» **Task details**
Convert the entries from the line containing "0: median -121.0, box" through the line containing "What Y value" into a Markdown table with the columns Row and Line Text, numbering each row and skipping blank lines.

» **Dataset**
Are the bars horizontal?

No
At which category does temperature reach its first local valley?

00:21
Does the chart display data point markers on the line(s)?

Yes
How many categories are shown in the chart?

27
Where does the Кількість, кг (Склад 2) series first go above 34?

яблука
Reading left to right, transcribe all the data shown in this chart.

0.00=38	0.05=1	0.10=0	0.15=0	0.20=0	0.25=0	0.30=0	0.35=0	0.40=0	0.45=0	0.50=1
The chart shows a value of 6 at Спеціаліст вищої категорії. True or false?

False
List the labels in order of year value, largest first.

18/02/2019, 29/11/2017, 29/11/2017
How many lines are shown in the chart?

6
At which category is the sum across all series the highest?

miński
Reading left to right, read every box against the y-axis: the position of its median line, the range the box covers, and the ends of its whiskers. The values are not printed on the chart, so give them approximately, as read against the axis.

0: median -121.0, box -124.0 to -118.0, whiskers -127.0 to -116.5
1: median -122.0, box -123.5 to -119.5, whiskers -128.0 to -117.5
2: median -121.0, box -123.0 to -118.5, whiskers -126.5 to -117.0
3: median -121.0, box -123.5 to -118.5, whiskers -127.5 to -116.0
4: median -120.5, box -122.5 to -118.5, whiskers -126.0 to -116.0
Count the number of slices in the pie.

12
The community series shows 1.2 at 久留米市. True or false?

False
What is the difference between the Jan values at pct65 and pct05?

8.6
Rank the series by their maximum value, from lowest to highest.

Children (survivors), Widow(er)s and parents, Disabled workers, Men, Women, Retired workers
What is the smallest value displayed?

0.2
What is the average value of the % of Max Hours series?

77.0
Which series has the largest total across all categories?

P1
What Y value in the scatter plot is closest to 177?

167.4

» **Finished task**
| Row | Line Text |
|---|---|
| 1 | 0: median -121.0, box -124.0 to -118.0, whiskers -127.0 to -116.5 |
| 2 | 1: median -122.0, box -123.5 to -119.5, whiskers -128.0 to -117.5 |
| 3 | 2: median -121.0, box -123.0 to -118.5, whiskers -126.5 to -117.0 |
| 4 | 3: median -121.0, box -123.5 to -118.5, whiskers -127.5 to -116.0 |
| 5 | 4: median -120.5, box -122.5 to -118.5, whiskers -126.0 to -116.0 |
| 6 | Count the number of slices in the pie. |
| 7 | 12 |
| 8 | The community series shows 1.2 at 久留米市. True or false? |
| 9 | False |
| 10 | What is the difference between the Jan values at pct65 and pct05? |
| 11 | 8.6 |
| 12 | Rank the series by their maximum value, from lowest to highest. |
| 13 | Children (survivors), Widow(er)s and parents, Disabled workers, Men, Women, Retired workers |
| 14 | What is the smallest value displayed? |
| 15 | 0.2 |
| 16 | What is the average value of the % of Max Hours series? |
| 17 | 77.0 |
| 18 | Which series has the largest total across all categories? |
| 19 | P1 |
| 20 | What Y value in the scatter plot is closest to 177? |